Task to complete
If a line below contains the string "delete", copy it out.

◆ ◆ ◆

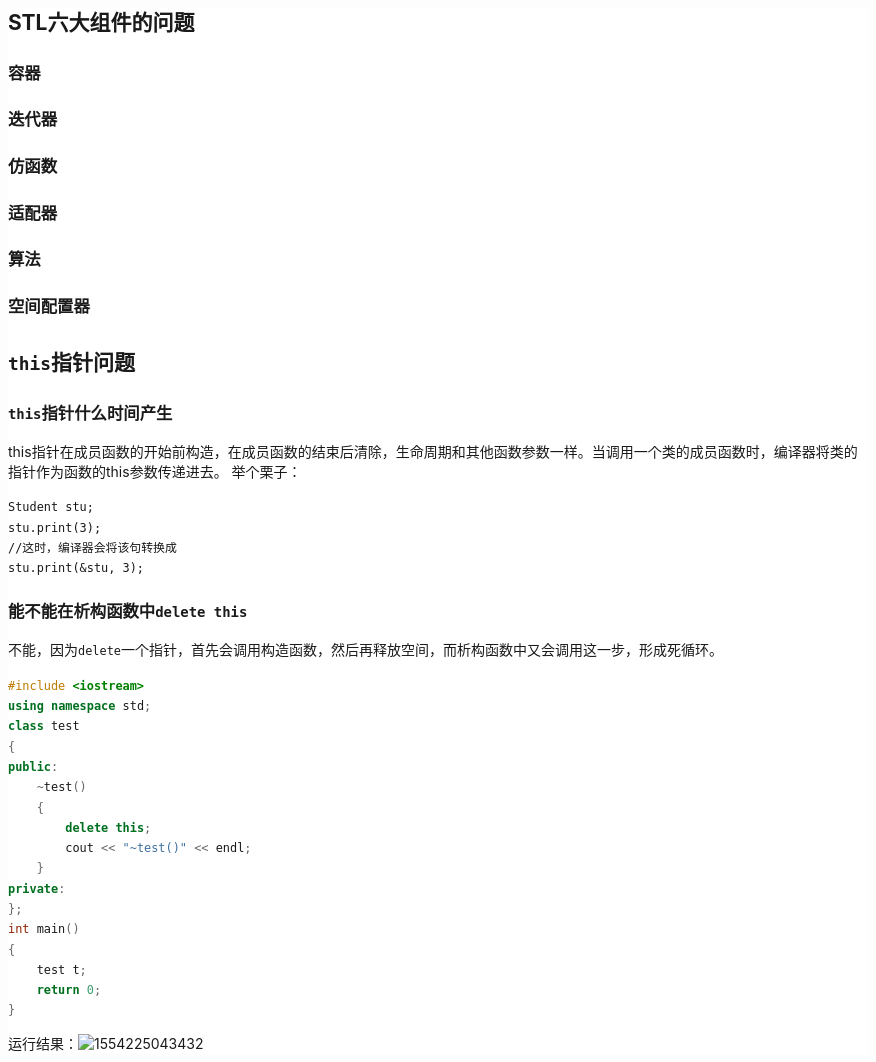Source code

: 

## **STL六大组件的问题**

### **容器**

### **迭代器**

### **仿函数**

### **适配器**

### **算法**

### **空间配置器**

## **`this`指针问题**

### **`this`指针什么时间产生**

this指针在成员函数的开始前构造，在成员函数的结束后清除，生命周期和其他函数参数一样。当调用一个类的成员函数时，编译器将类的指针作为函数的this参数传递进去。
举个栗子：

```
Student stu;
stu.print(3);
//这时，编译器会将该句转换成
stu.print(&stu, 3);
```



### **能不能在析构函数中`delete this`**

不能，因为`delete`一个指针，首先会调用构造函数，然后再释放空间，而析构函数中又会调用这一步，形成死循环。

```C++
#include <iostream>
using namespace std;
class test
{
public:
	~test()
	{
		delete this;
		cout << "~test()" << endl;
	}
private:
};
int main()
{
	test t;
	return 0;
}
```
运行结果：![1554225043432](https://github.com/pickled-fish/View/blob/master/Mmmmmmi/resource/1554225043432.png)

◆ ◆ ◆

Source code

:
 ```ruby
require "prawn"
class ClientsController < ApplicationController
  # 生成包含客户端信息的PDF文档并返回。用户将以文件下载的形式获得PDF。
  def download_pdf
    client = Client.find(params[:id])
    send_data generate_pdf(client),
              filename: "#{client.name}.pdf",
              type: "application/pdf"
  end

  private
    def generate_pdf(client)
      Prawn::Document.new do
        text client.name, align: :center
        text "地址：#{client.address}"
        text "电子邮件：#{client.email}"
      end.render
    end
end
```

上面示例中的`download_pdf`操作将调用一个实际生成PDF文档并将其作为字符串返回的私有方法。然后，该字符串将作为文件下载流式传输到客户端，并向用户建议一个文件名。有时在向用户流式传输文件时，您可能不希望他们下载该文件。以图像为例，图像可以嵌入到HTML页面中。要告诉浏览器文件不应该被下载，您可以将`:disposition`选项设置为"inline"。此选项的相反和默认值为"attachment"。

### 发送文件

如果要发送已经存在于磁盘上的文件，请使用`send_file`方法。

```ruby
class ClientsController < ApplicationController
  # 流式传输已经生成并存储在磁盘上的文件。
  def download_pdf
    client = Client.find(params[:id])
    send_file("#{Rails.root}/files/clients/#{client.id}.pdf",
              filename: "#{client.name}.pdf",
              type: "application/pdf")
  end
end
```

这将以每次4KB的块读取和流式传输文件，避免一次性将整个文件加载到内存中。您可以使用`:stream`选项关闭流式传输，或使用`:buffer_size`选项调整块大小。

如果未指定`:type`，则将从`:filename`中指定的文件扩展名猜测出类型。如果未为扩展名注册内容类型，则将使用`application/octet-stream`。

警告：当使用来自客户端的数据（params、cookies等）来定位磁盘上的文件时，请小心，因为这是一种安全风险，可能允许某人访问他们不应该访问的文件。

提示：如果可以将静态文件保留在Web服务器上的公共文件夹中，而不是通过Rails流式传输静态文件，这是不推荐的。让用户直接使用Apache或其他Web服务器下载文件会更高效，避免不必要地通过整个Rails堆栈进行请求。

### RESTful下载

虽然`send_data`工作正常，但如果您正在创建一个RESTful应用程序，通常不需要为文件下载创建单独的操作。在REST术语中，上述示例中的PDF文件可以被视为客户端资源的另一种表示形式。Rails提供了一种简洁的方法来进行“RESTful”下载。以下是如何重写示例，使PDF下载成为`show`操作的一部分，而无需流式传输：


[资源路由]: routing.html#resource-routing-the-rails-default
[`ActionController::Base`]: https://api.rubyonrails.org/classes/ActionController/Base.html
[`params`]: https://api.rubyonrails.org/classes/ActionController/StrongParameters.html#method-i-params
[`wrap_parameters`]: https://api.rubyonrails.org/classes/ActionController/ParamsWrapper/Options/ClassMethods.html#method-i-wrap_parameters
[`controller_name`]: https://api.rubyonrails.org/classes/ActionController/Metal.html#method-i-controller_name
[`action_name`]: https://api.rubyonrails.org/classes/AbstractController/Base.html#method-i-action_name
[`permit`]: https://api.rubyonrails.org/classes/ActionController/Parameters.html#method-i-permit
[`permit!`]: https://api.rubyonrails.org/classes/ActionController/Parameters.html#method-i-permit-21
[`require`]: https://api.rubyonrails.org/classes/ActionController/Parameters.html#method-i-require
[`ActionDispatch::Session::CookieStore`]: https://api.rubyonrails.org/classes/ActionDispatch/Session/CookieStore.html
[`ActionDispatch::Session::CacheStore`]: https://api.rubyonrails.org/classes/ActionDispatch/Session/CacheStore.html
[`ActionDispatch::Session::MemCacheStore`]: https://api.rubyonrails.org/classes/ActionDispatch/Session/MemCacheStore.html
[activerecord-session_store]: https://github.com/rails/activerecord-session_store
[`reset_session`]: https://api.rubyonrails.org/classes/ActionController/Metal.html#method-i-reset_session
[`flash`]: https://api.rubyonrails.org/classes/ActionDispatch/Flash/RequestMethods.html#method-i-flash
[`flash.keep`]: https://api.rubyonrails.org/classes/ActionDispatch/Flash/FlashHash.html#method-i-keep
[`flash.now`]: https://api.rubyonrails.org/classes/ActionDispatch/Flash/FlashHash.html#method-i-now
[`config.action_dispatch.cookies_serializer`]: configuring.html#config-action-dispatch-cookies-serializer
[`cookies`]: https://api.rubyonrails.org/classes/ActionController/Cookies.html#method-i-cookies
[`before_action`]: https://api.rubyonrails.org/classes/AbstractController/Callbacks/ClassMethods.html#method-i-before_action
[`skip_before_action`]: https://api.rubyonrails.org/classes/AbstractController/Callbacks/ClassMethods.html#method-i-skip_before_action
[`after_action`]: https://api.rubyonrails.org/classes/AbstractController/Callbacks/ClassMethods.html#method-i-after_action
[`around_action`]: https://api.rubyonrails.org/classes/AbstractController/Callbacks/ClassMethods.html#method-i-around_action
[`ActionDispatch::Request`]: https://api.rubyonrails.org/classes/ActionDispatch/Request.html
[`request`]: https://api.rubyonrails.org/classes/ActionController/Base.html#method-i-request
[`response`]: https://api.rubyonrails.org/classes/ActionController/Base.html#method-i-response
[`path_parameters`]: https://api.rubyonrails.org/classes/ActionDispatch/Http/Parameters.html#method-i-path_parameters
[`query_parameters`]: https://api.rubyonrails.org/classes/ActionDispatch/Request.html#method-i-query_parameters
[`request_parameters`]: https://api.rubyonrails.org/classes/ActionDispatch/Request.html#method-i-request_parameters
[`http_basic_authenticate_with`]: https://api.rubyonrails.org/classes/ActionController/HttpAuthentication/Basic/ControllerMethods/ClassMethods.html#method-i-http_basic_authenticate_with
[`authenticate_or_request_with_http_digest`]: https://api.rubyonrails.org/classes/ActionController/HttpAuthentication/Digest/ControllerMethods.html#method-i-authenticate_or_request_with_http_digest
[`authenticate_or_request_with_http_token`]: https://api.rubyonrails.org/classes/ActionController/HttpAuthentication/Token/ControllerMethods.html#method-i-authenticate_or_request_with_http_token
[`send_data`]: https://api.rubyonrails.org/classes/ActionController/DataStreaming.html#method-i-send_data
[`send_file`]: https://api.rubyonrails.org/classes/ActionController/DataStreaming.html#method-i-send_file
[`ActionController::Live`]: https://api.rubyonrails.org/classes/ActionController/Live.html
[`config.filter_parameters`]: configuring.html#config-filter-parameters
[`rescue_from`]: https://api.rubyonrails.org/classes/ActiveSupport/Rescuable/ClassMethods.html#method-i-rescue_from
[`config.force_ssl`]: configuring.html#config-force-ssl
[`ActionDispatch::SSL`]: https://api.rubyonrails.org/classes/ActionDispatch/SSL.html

◆ ◆ ◆

Answer area
### **能不能在析构函数中`delete this`**
不能，因为`delete`一个指针，首先会调用构造函数，然后再释放空间，而析构函数中又会调用这一步，形成死循环。
		delete this;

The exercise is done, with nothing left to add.